## Begin Extracted text

Six LPM and six GPS devices were attached on the top of the RCC. At the back of the RCC was a reflective, white panel used to detect the laser beam.

https://doi.org/10.1371/journal.pone.0250549.g001

The raw GPS data was interpolated by the device’s software from 5 Hz to 15 Hz, as in Nagahara et al. [34]. An LPM system can record position data up to 1,000 Hz, but the effective frequency for each device is divided by the number of devices that are used. To reach the same frequency as in official games, 16 additional devices were randomly placed across the field, for a total of 22 devices. Thus, each LPM device recorded at a sampling frequency of 45 Hz (1,000 / 22). No trees or buildings were positioned around the measurement site, and testing was conducted under a clear blue sky with no cloud cover.

All collected GPS and LPM data were downloaded using customized software (SPI: Team AMS51; GPSports Systems, Canberra, Australia; LPM: Inmotio software, Inmotiotec GmbH, Regau, Austria) and then exported to Microsoft Excel (2016). The GPS and LPM customized software programs both provided speed and acceleration data by default. Validity and inter- and intra-unit reliability of speed and acceleration were tested by concentrating on v_max and a_max from each trial within a subcategory, which were manually extracted in a post-processing step.

A laser (LDM301, Jenoptic, Jena, Germany) with a sampling frequency of 100 Hz was used as the criterion to measure speed and acceleration of the RCC during both forward and backward and single directional movement patterns. The use of the RCC favored to ensure a complete laser signal, as a player’s upper body can quickly shift outside the laser’s range during a sprint compared to the car, which drives in a straight line with no lateral deviations. As a laser measures the time delay of a reflected pulsed infrared light, the sighting beam was focused on the center of a 0.3 m x 0.5 m white reflective panel secured on the RCC; the laser was located on a tripod 3m behind the start. Raw data was collected using the respective manufacturer software and then exported to Microsoft Excel (2016). During data post-processing, the first and second derivatives of the position data from the laser were calculated to obtain the speed and acceleration data. Subsequently, a moving average filter was used over 20 data points (forward and backward) to smooth the speed and acceleration data.

## End Extracted text

_Your goal_
Reproduce everything in the text on GPS and LPM testing from "Six LPM and" down to "no cloud cover.", word for word.

## Begin Material supplied

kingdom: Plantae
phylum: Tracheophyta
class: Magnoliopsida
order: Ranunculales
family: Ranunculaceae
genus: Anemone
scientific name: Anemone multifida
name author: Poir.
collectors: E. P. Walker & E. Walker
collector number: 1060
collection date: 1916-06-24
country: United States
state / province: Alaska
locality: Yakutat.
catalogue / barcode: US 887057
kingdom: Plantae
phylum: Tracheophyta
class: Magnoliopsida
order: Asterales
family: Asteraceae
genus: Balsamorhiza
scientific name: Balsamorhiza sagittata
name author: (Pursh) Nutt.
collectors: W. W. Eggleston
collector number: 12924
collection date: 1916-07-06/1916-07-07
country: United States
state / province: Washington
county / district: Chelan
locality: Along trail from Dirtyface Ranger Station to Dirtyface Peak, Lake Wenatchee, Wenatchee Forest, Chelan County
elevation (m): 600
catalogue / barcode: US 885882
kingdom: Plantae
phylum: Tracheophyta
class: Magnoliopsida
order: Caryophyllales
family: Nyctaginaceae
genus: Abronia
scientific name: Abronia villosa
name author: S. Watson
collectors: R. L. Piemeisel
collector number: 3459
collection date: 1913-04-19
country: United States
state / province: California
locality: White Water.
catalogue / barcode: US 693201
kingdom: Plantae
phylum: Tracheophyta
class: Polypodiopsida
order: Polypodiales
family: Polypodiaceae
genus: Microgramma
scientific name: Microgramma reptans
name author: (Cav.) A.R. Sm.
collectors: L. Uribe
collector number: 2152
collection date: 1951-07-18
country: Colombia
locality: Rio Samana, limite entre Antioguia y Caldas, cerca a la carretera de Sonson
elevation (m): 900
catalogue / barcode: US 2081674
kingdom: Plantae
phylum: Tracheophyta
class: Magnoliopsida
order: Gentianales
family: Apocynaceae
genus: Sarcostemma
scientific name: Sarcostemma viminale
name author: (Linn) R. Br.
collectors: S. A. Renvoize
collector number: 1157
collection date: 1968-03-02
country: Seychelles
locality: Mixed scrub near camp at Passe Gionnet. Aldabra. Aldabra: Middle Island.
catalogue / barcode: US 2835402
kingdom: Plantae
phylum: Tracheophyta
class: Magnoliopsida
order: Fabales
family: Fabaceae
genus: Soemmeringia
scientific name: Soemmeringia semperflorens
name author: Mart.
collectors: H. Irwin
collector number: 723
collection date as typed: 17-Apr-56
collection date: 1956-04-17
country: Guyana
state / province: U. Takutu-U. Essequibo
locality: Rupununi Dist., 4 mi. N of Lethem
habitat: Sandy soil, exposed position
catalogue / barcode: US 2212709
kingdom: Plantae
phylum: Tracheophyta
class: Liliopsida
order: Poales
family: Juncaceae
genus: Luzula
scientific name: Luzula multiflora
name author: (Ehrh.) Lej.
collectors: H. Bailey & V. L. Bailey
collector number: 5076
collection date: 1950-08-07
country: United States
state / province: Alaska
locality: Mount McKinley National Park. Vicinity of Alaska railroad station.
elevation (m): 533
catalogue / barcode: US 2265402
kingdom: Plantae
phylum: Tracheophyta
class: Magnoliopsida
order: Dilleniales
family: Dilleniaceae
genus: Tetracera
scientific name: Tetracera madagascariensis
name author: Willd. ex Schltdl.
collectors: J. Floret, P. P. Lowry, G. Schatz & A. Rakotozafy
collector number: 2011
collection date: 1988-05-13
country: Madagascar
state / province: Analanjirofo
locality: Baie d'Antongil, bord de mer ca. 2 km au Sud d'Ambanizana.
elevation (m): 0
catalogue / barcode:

## End Material supplied

_Solution to this exercise_
Six LPM and six GPS devices were attached on the top of the RCC. At the back of the RCC was a reflective, white panel used to detect the laser beam.

https://doi.org/10.1371/journal.pone.0250549.g001

The raw GPS data was interpolated by the device’s software from 5 Hz to 15 Hz, as in Nagahara et al. [34]. An LPM system can record position data up to 1,000 Hz, but the effective frequency for each device is divided by the number of devices that are used. To reach the same frequency as in official games, 16 additional devices were randomly placed across the field, for a total of 22 devices. Thus, each LPM device recorded at a sampling frequency of 45 Hz (1,000 / 22). No trees or buildings were positioned around the measurement site, and testing was conducted under a clear blue sky with no cloud cover.